Sin necesidad de coger el teléfono, Rehv ya sabía quién lo estaba llamando. Pero, claro, así eran las conexiones entre los symphaths.
«Hablando del diablo», pensó, mientras respondía la llamada de su chantajista.
Cuando colgó, tenía una cita con la Princesa para la noche siguiente.
¡Vaya suerte la suya!
‡ ‡ ‡
Qhuinn tuvo un largo y extraño sueño, en el cual se veía en Disneylandia, montado en una montaña rusa que tenía muchas subidas y bajadas. Lo cual era extraño, teniendo en cuenta que sólo había visto montañas rusas en la tele, pues es imposible subirse a esos cachivaches cuando tienes problemas con el sol.
Sin embargo, cuando terminó el extraño viaje, abrió los ojos y descubrió que estaba en la sala de primeros auxilios del cuarto de terapia física, en el centro de entrenamiento de la Hermandad.
«Puf, gracias a Dios».
Era obvio que había sufrido un golpe en la cabeza mientras luchaba con alguien en clase y que esa mierda con Lash y su familia y su hermano y la guardia de honor no había sido más que una pesadilla. ¡Qué alivio!
Pero entonces apareció frente a él la cara de la doctora Jane.
—Hola, por fin has vuelto.
Qhuinn parpadeó y tosió.
—¿Y de dónde… he vuelto?
—Te echaste una pequeña siesta. Para que pudiera extraerte el bazo.
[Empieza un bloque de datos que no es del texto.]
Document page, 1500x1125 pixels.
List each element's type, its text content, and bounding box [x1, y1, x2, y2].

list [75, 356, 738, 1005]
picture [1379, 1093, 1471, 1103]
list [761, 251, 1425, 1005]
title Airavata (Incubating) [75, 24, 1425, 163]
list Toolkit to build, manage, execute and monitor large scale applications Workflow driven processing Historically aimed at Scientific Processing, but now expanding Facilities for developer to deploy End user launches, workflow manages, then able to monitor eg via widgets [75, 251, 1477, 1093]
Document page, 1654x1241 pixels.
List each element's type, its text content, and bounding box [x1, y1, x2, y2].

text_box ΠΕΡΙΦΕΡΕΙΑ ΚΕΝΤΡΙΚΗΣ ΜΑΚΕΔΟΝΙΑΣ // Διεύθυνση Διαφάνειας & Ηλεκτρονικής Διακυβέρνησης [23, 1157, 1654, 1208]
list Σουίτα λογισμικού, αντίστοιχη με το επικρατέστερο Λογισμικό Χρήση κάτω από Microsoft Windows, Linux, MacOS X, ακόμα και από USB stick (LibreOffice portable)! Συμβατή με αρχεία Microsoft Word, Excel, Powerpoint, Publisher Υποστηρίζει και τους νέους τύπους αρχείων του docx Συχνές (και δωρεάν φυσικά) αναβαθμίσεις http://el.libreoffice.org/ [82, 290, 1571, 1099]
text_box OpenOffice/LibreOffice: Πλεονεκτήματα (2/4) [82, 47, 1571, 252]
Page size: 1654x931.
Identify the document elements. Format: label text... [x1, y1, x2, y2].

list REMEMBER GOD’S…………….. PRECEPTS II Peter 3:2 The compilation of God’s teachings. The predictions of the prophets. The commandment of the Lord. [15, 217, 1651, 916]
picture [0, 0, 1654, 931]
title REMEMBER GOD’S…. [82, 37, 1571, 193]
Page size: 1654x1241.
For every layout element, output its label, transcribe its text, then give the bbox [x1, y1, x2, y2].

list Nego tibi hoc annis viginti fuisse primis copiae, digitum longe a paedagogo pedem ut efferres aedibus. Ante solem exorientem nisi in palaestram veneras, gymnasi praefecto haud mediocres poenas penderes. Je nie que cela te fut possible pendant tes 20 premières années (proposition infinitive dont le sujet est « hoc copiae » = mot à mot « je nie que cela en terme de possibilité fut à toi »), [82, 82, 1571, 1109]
Mierda. No era una alucinación. Era la nueva realidad.
—¿Y… estoy… bien?
La doctora Jane le puso la mano en el hombro y el peso de su palma parecía normal, aunque el resto de su cuerpo era translúcido.
—Sí. Te has portado muy bien.
—Todavía me duele el estómago. —Qhuinn levantó la cabeza y miró hacia su pecho desnudo y las vendas que le envolvían la cintura.
—Eso es lo normal. Pero te alegrará saber que puedes regresar a la casa de Blay dentro de una hora. La operación salió perfecta, sin ningún contratiempo, y ya estás cicatrizando muy bien. Yo no tengo problemas con la luz del día, así que si me necesitas, puedo ir a verte en cualquier momento. Blay sabe cuáles son las cosas de las que debe estar pendiente y también le entregué unas medicinas para ti.
Qhuinn cerró los ojos, abrumado por una infinita tristeza.
Mientras trataba de calmarse, oyó que la doctora Jane decía:
—Blay, ¿quieres venir un…?
Qhuinn negó con la cabeza y miró hacia otro lado.
—Necesito estar un momento a solas.
—¿Estás seguro?
—Sí.
Mientras la puerta se cerraba silenciosamente, se llevó una mano temblorosa a la cara. Solo… sí, estaba solo. Y no sólo porque no hubiese nadie más en la habitación.
Realmente se había sentido feliz al pensar que las últimas doce horas habían sido un sueño.
Dios, ¿qué demonios iba a hacer con el resto de su vida?
De repente recordó la visión que había tenido cuando se acercó al Ocaso. Tal vez debería haber atravesado esa maldita puerta, a pesar de lo que vio. Con seguridad eso lo habría facilitado todo.
Se tomó un minuto para calmarse, o tal vez fue media hora. Luego gritó con la voz más fuerte que pudo:
—Estoy listo. Estoy listo para irme.